## Input for this task:
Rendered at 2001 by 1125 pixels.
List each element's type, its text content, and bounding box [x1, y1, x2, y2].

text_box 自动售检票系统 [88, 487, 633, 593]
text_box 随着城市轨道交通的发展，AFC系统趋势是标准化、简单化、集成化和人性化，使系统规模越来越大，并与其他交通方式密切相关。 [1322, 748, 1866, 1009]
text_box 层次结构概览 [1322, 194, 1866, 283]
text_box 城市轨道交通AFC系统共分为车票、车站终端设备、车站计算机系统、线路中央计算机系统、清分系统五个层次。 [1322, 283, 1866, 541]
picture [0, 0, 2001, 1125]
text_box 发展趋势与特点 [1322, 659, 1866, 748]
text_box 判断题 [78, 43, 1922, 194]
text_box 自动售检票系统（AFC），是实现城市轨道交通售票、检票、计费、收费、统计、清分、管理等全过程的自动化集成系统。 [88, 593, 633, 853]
---
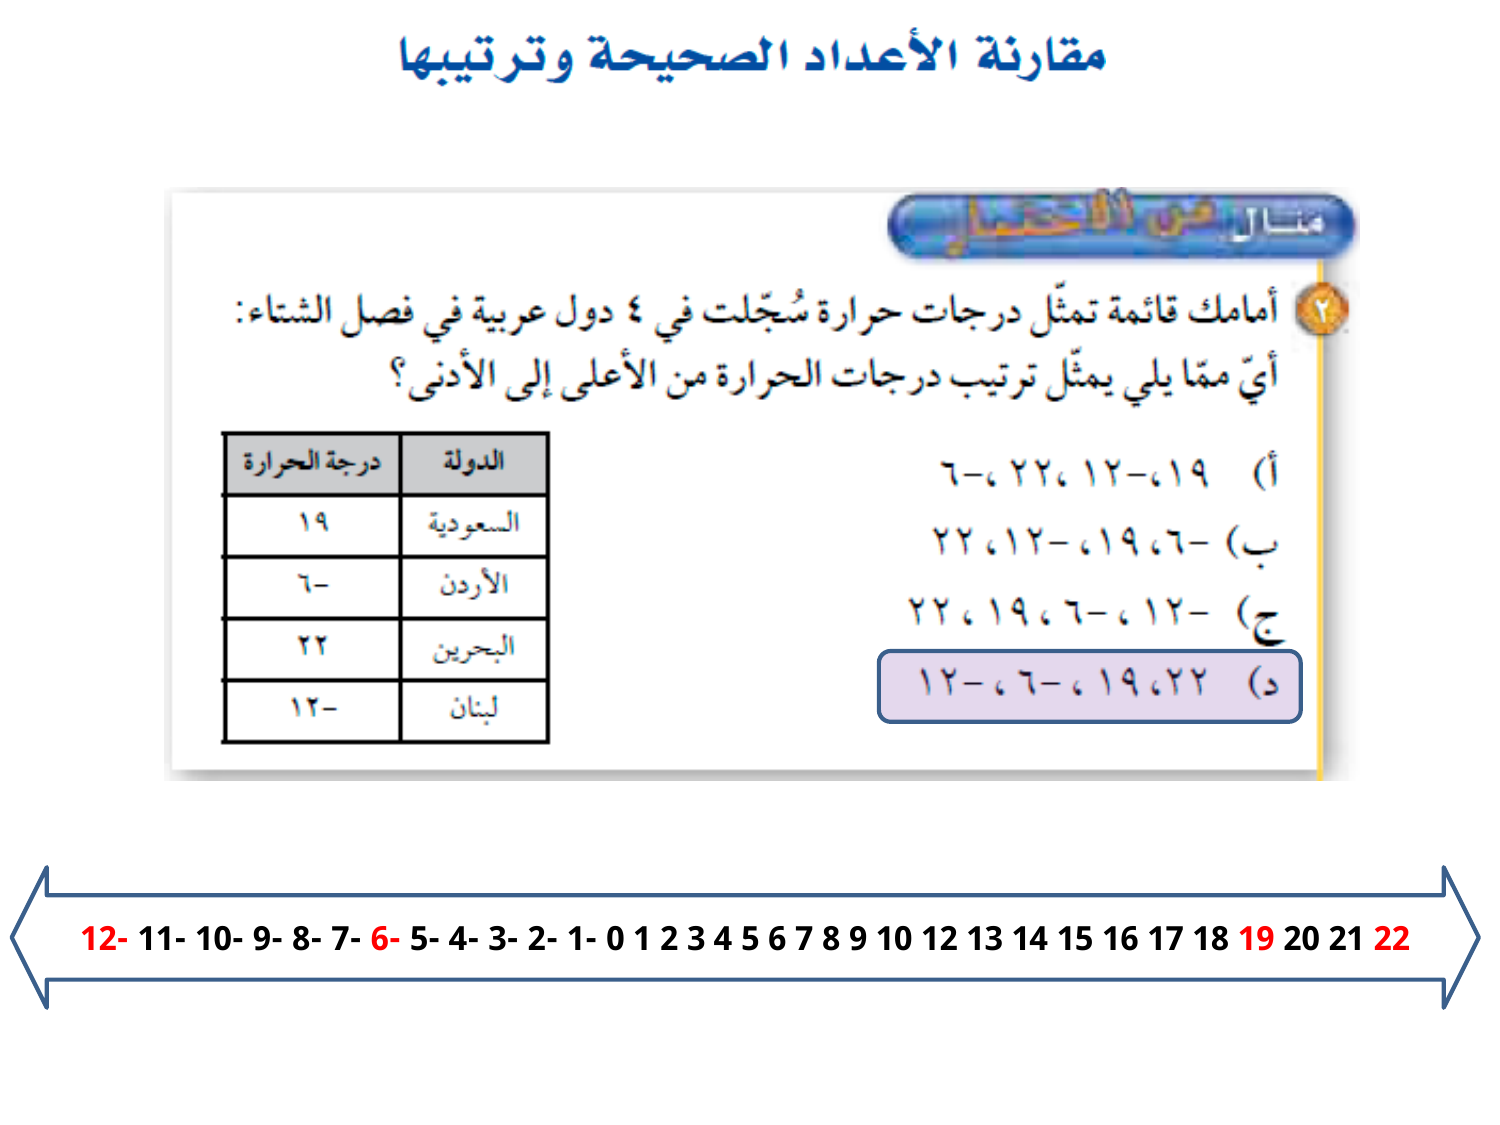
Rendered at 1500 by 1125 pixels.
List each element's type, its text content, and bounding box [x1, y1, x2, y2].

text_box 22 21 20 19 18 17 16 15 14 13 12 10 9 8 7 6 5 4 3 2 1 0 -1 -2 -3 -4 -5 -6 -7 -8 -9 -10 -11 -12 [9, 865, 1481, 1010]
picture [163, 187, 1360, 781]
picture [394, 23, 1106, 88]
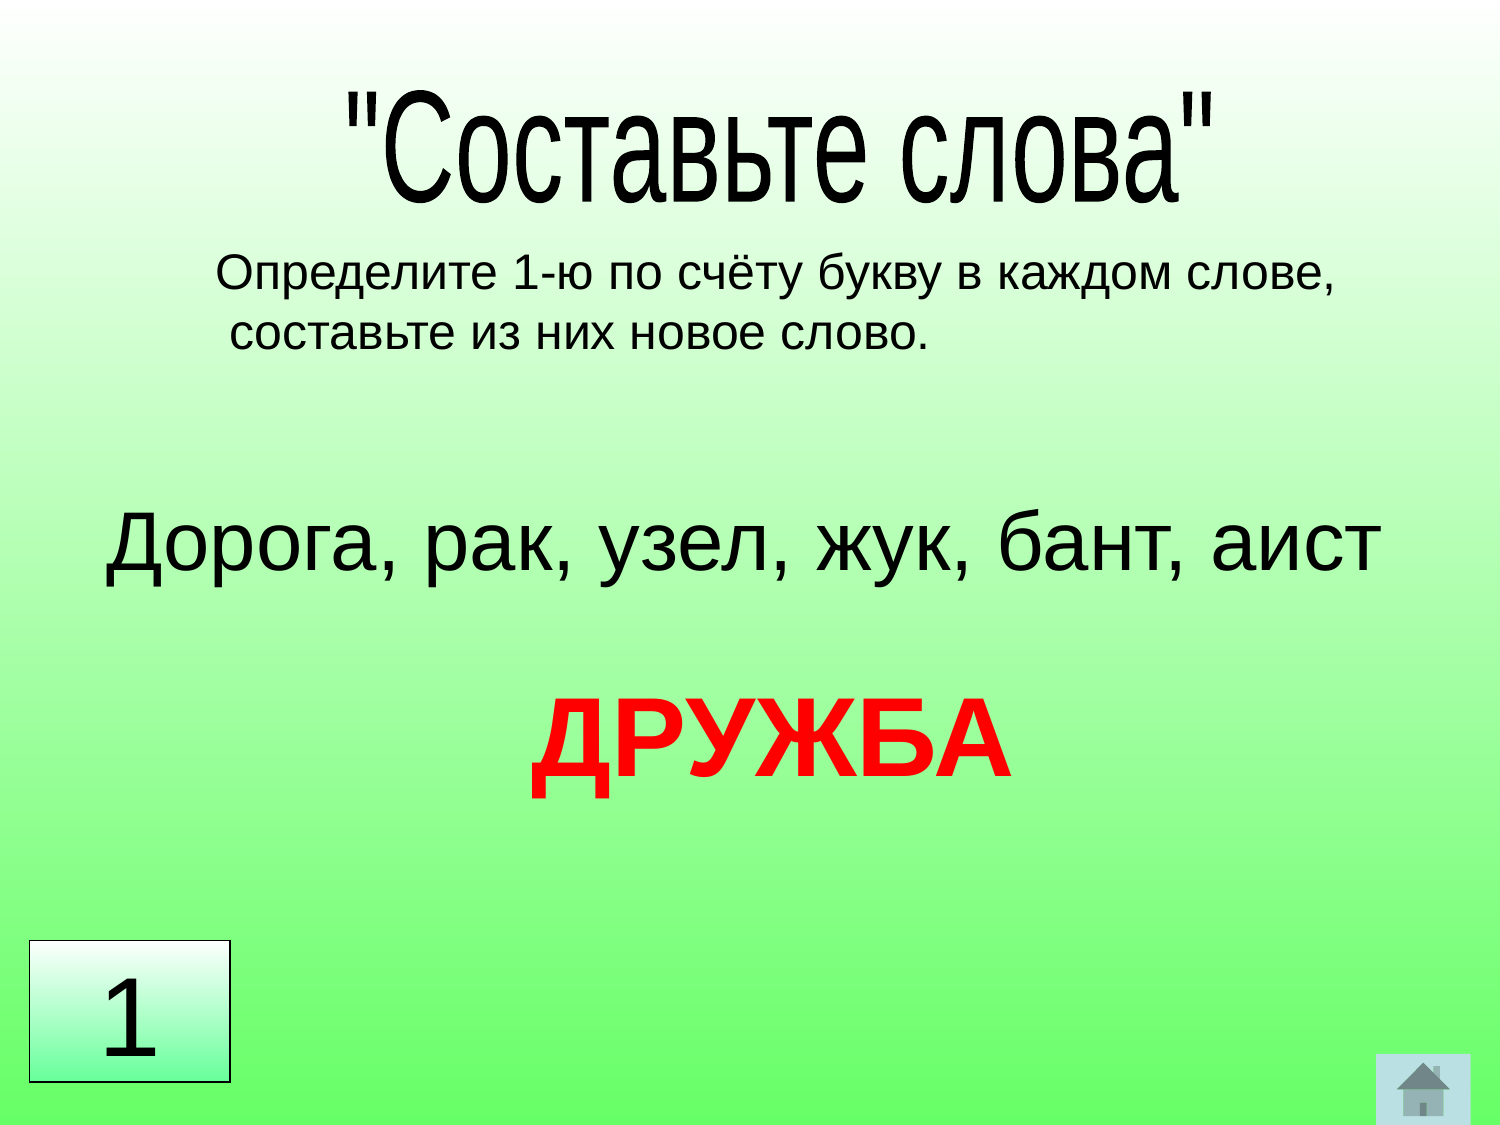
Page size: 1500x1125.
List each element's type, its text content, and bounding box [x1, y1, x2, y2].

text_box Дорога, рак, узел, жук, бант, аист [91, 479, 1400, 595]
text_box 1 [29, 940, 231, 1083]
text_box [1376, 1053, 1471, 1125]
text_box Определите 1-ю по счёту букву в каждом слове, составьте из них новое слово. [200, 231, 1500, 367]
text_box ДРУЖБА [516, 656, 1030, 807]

## Exercise directions:
Check each line of the records for "pixels" and copy the ones that contain it.

## Problem solution:
Rendered at 2001 by 1125 pixels.
Rendered at 1500 by 1125 pixels.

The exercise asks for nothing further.